Lo cierto es que los perros criados de esta manera, salen mucho más rentables en comparación de los criadores éticos, que invierten tiempo, dinero y dedicación, incluso a veces, sin ganancia ninguna.

 

Otro factor importante en cuanto a problemas causados por la  genética en las razas modernas, derivan de los últimos dos siglos, cuando los shows y exposiciones se hicieron populares. De esta manera, se forzó la maquinaria a la cría selectiva para determinar los estándares físicos y conductuales de las diferentes razas.

A través del tiempo, el Kennel Club Americano y otras organizaciones, fueron definiendo las razas. Y, para fomentar esa apariencia deseada, los criadores recurrieron a la endogamia, es decir, emparejar parientes directos, como abuelas y nietos, entre sí.

Cuando un perr@ gana numerosas competiciones (ya sean de belleza, deporte, trabajo…), el animal se cruza (habitualmente por cantidades desorbitadas de dinero), y sus genes, sanos o no, se propagan como la pólvora. Y, aunque el criador reconozca los problemas de salud, tienden a estar demasiado motivados (¿dinero?) para seguir produciendo la raza perfecta.

Desgraciadamente, ya he visto en unas cuantas ocasiones a cachorros con pedigrí que, en su primer chequeo médico, empiezan a aparecer enfermedades que las tiendas de animales han ignorado, ¡y muchas de ellas genéticas! Además, y más frecuente aún, casi todos estos animales acaban teniendo problemas conductuales derivados de un estrés postraumático, del miedo, y como no, de una escasa (o nula) socialización.

En resumen…

No todos los perros de raza tienen los mismos problemas o enfermedades heredadas. Pero, en general, cuanto más popular es una raza, mas probabilidades hay de que tenga problemas relacionados con la crianza poco ética. Y, ¡desde luego que tampoco quiero decir que los perros mestizos no puedan tener problemas! Pero, cuanto más aumenta la diversidad genética, menor es la incidencia de enfermedades genéticas.
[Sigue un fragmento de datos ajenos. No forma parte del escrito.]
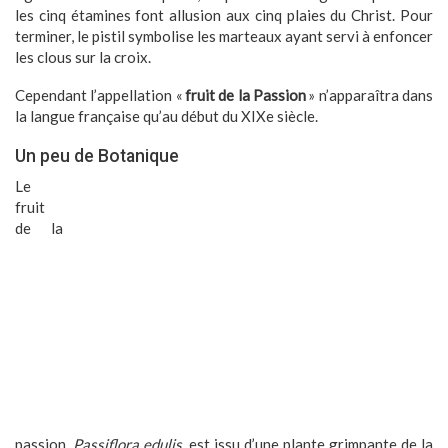
les cinq étamines font allusion aux cinq plaies du Christ. Pour
terminer, le pistil symbolise les marteaux ayant servi à enfoncer
les clous sur la croix.
Cependant l’appellation «
fruit de la Passion
» n’apparaîtra dans
la langue française qu’au début du XIXe siècle.
Un peu de Botanique
Le
fruit
de la
passion,
Passiflora edulis
, est issu d’une plante grimpante de la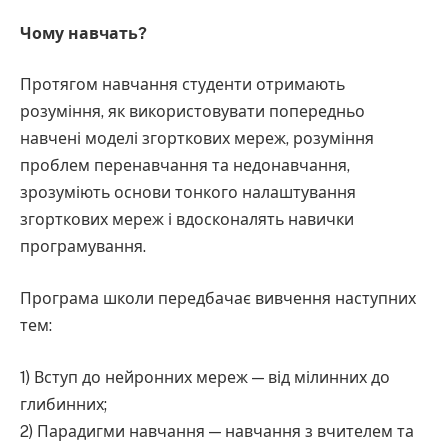
Чому навчать?
Протягом навчання студенти отримають
розуміння, як використовувати попередньо
навчені моделі згорткових мереж, розуміння
проблем перенавчання та недонавчання,
зрозуміють основи тонкого налаштування
згорткових мереж і вдосконалять навички
програмування.
Програма школи передбачає вивчення наступних
тем:
1) Вступ до нейронних мереж — від мілинних до
глибинних;
2) Парадигми навчання — навчання з вчителем та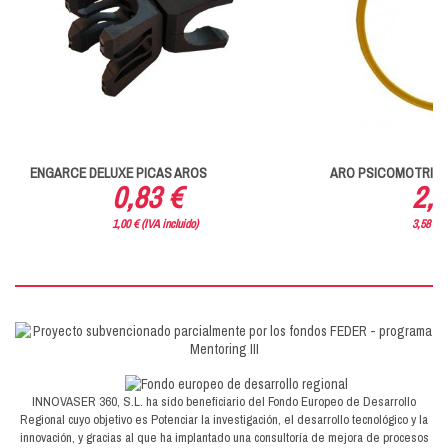
ENGARCE DELUXE PICAS AROS
ARO PSICOMOTRICI
0,83 €
2,9
1,00 € (IVA incluido)
3,58 € (
INNOVASER 360, S.L. ha sido beneficiario del Fondo Europeo de Desarrollo
Regional cuyo objetivo es Potenciar la investigación, el desarrollo tecnológico y la
innovación, y gracias al que ha implantado una consultoría de mejora de procesos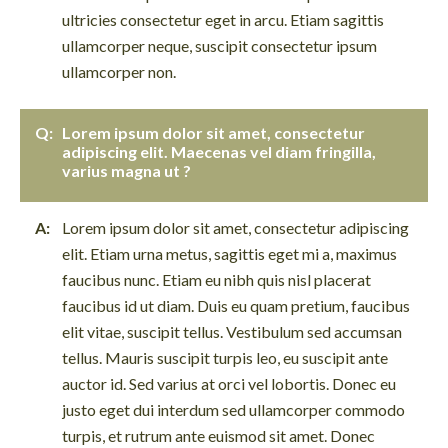
ultricies consectetur eget in arcu. Etiam sagittis
ullamcorper neque, suscipit consectetur ipsum
ullamcorper non.
Lorem ipsum dolor sit amet, consectetur
adipiscing elit. Maecenas vel diam fringilla,
varius magna ut ?
Lorem ipsum dolor sit amet, consectetur adipiscing
elit. Etiam urna metus, sagittis eget mi a, maximus
faucibus nunc. Etiam eu nibh quis nisl placerat
faucibus id ut diam. Duis eu quam pretium, faucibus
elit vitae, suscipit tellus. Vestibulum sed accumsan
tellus. Mauris suscipit turpis leo, eu suscipit ante
auctor id. Sed varius at orci vel lobortis. Donec eu
justo eget dui interdum sed ullamcorper commodo
turpis, et rutrum ante euismod sit amet. Donec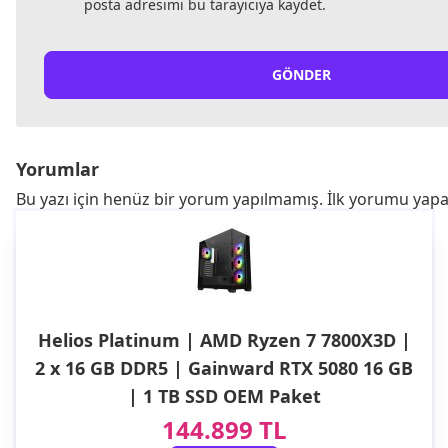
posta adresimi bu tarayıcıya kaydet.
GÖNDER
Yorumlar
Bu yazı için henüz bir yorum yapılmamış. İlk yorumu yapa
Helios Platinum | AMD Ryzen 7 7800X3D |
2 x 16 GB DDR5 | Gainward RTX 5080 16 GB
| 1 TB SSD OEM Paket
144.899 TL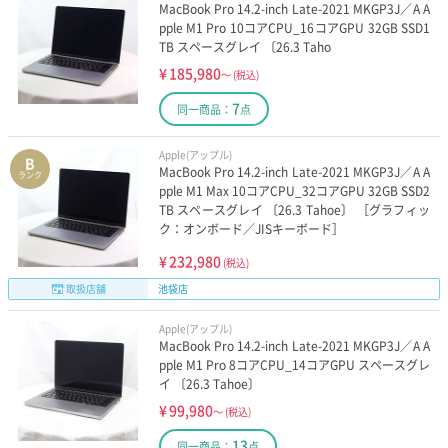
MacBook Pro 14.2-inch Late-2021 MKGP3J／A A
pple M1 Pro 10コアCPU_16コアGPU 32GB SSD1
TB スペースグレイ 〔26.3 Taho
¥
185,980
～
(税込)
7
同一商品：
点
Apple(アップル)
B
MacBook Pro 14.2-inch Late-2021 MKGP3J／A A
ランク
pple M1 Max 10コアCPU_32コアGPU 32GB SSD2
TB スペースグレイ 〔26.3 Tahoe〕 ［グラフィッ
ク：オンボード／JISキーボード］
¥
232,980
(税込)
取扱店舗
池袋店
Apple(アップル)
MacBook Pro 14.2-inch Late-2021 MKGP3J／A A
pple M1 Pro 8コアCPU_14コアGPU スペースグレ
イ 〔26.3 Tahoe〕
¥
99,980
～
(税込)
13
同一商品：
点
Como nota final debo añadir que, son los criadores los que tienen la responsabilidad de tomar las decisiones sobre que perros tienen que aparearse. Ellos son los que crean las siguientes generaciones de perros. Ahora, también hay que decir que, el negocio es el negocio. Y si funciona es porque hay demanda. De modo que, estás prácticas, también están muy influenciadas por los compradores de cachorros de razas específicas que, a veces, colaboran por simple desconocimiento. Ven un perro bonito, y se lo venden.

Lo importante en mi opinión, es mentalizar a la gente de que, quien quiera una raza específica, haga la compra a un criador de confianza y sobre todo, con prácticas éticas. El objetivo no es deshacerse de todos los criadores, ni mucho menos, sino poner por delante la salud de los animales, sea cual sea la especie.